» Problem requirements
Return every line from the records below with the string "Ortalama".

Page-level text extractions
+--

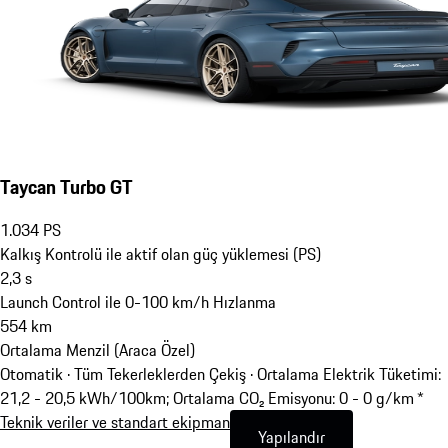
Taycan Turbo GT
1.034
PS
Kalkış Kontrolü ile aktif olan güç yüklemesi (PS)
2,3
s
Launch Control ile 0-100 km/h Hızlanma
554
km
Ortalama Menzil (Araca Özel)
Otomatik · Tüm Tekerleklerden Çekiş
·
Ortalama Elektrik Tüketimi:
21,2 - 20,5 kWh/100km; Ortalama CO₂ Emisyonu: 0 - 0 g/km *
Teknik veriler ve standart ekipman
Yapılandır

+--

» Exercise answer
Ortalama Menzil (Araca Özel)
Ortalama Elektrik Tüketimi:
21,2 - 20,5 kWh/100km; Ortalama CO₂ Emisyonu: 0 - 0 g/km *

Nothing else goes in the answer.